(Beginning of RECORDS TO USE)

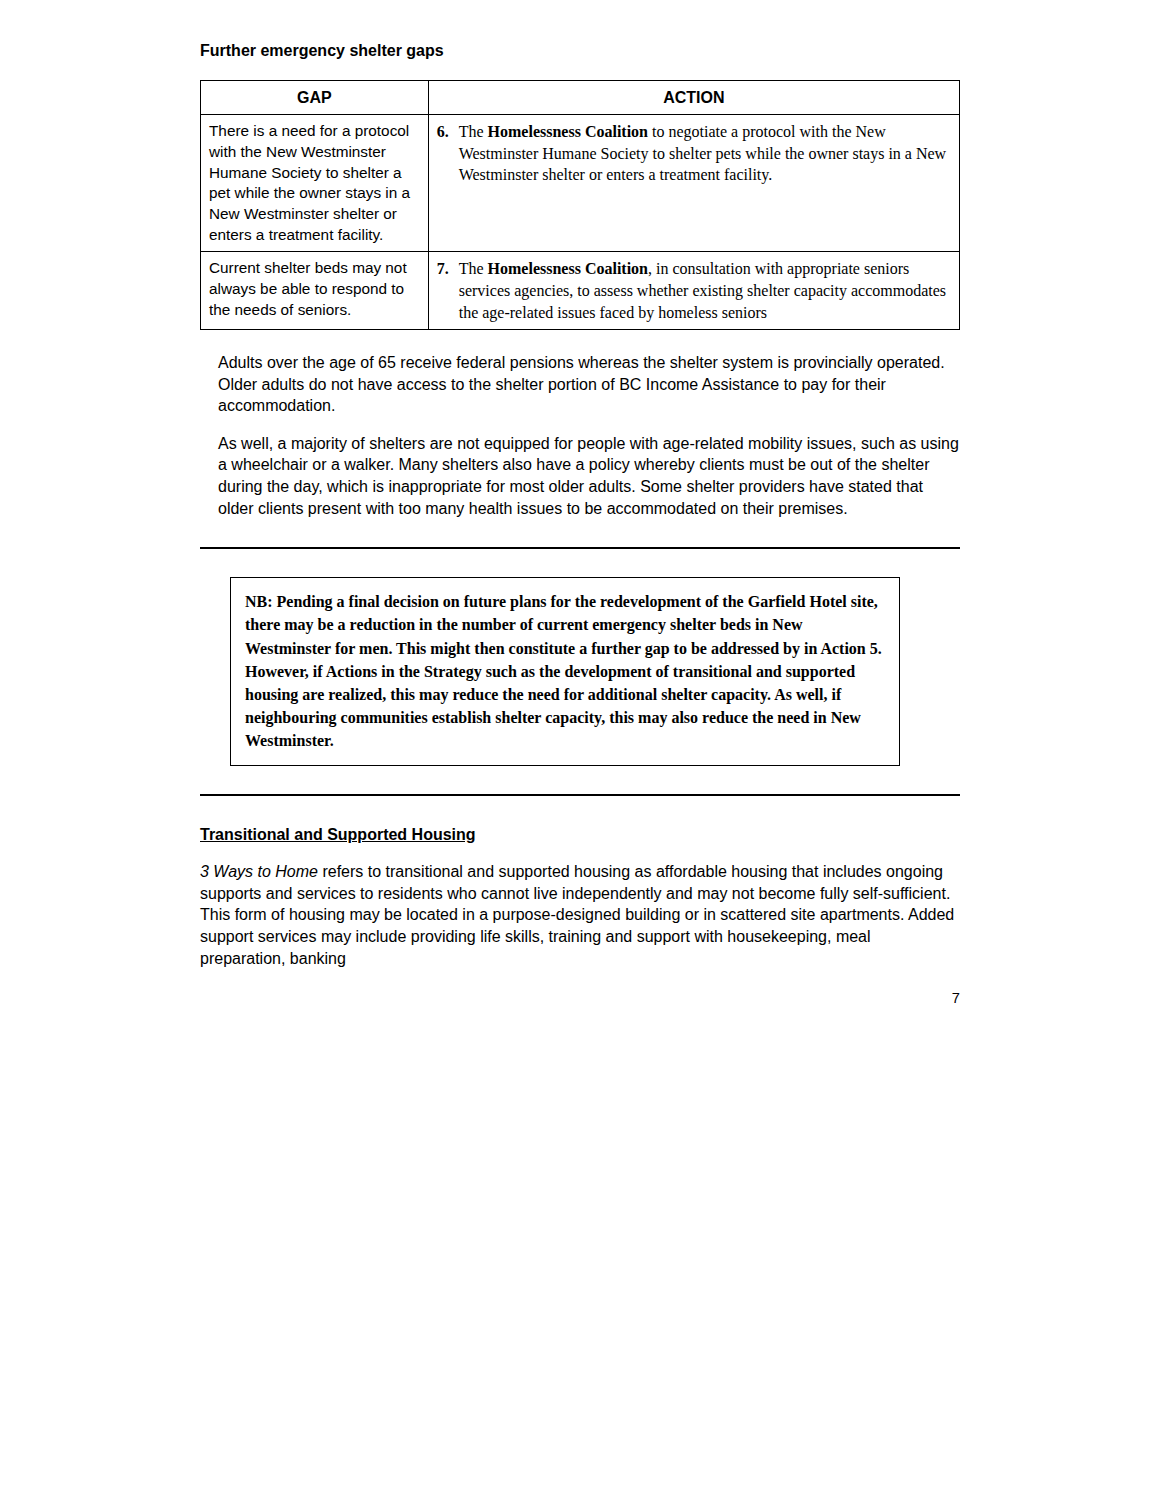Further emergency shelter gaps
| GAP | ACTION |
| --- | --- |
| There is a need for a protocol with the New Westminster Humane Society to shelter a pet while the owner stays in a New Westminster shelter or enters a treatment facility. | 6. The Homelessness Coalition to negotiate a protocol with the New Westminster Humane Society to shelter pets while the owner stays in a New Westminster shelter or enters a treatment facility. |
| Current shelter beds may not always be able to respond to the needs of seniors. | 7. The Homelessness Coalition , in consultation with appropriate seniors services agencies, to assess whether existing shelter capacity accommodates the age-related issues faced by homeless seniors |
Adults over the age of 65 receive federal pensions whereas the shelter system is provincially operated. Older adults do not have access to the shelter portion of BC Income Assistance to pay for their accommodation.
As well, a majority of shelters are not equipped for people with age-related mobility issues, such as using a wheelchair or a walker. Many shelters also have a policy whereby clients must be out of the shelter during the day, which is inappropriate for most older adults. Some shelter providers have stated that older clients present with too many health issues to be accommodated on their premises.
NB: Pending a final decision on future plans for the redevelopment of the Garfield Hotel site, there may be a reduction in the number of current emergency shelter beds in New Westminster for men. This might then constitute a further gap to be addressed by in Action 5. However, if Actions in the Strategy such as the development of transitional and supported housing are realized, this may reduce the need for additional shelter capacity. As well, if neighbouring communities establish shelter capacity, this may also reduce the need in New Westminster.
Transitional and Supported Housing
3 Ways to Home refers to transitional and supported housing as affordable housing that includes ongoing supports and services to residents who cannot live independently and may not become fully self-sufficient. This form of housing may be located in a purpose-designed building or in scattered site apartments. Added support services may include providing life skills, training and support with housekeeping, meal preparation, banking
7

(End of RECORDS TO USE)

■ **TASK TO CARRY OUT**: Write out every entry again word for word, without any of the pictures.

■ **OUTPUT OF THE TASK**:
Further emergency shelter gaps
| GAP | ACTION |
| --- | --- |
| There is a need for a protocol with the New Westminster Humane Society to shelter a pet while the owner stays in a New Westminster shelter or enters a treatment facility. | 6. The Homelessness Coalition to negotiate a protocol with the New Westminster Humane Society to shelter pets while the owner stays in a New Westminster shelter or enters a treatment facility. |
| Current shelter beds may not always be able to respond to the needs of seniors. | 7. The Homelessness Coalition , in consultation with appropriate seniors services agencies, to assess whether existing shelter capacity accommodates the age-related issues faced by homeless seniors |
Adults over the age of 65 receive federal pensions whereas the shelter system is provincially operated. Older adults do not have access to the shelter portion of BC Income Assistance to pay for their accommodation.
As well, a majority of shelters are not equipped for people with age-related mobility issues, such as using a wheelchair or a walker. Many shelters also have a policy whereby clients must be out of the shelter during the day, which is inappropriate for most older adults. Some shelter providers have stated that older clients present with too many health issues to be accommodated on their premises.
NB: Pending a final decision on future plans for the redevelopment of the Garfield Hotel site, there may be a reduction in the number of current emergency shelter beds in New Westminster for men. This might then constitute a further gap to be addressed by in Action 5. However, if Actions in the Strategy such as the development of transitional and supported housing are realized, this may reduce the need for additional shelter capacity. As well, if neighbouring communities establish shelter capacity, this may also reduce the need in New Westminster.
Transitional and Supported Housing
3 Ways to Home refers to transitional and supported housing as affordable housing that includes ongoing supports and services to residents who cannot live independently and may not become fully self-sufficient. This form of housing may be located in a purpose-designed building or in scattered site apartments. Added support services may include providing life skills, training and support with housekeeping, meal preparation, banking
7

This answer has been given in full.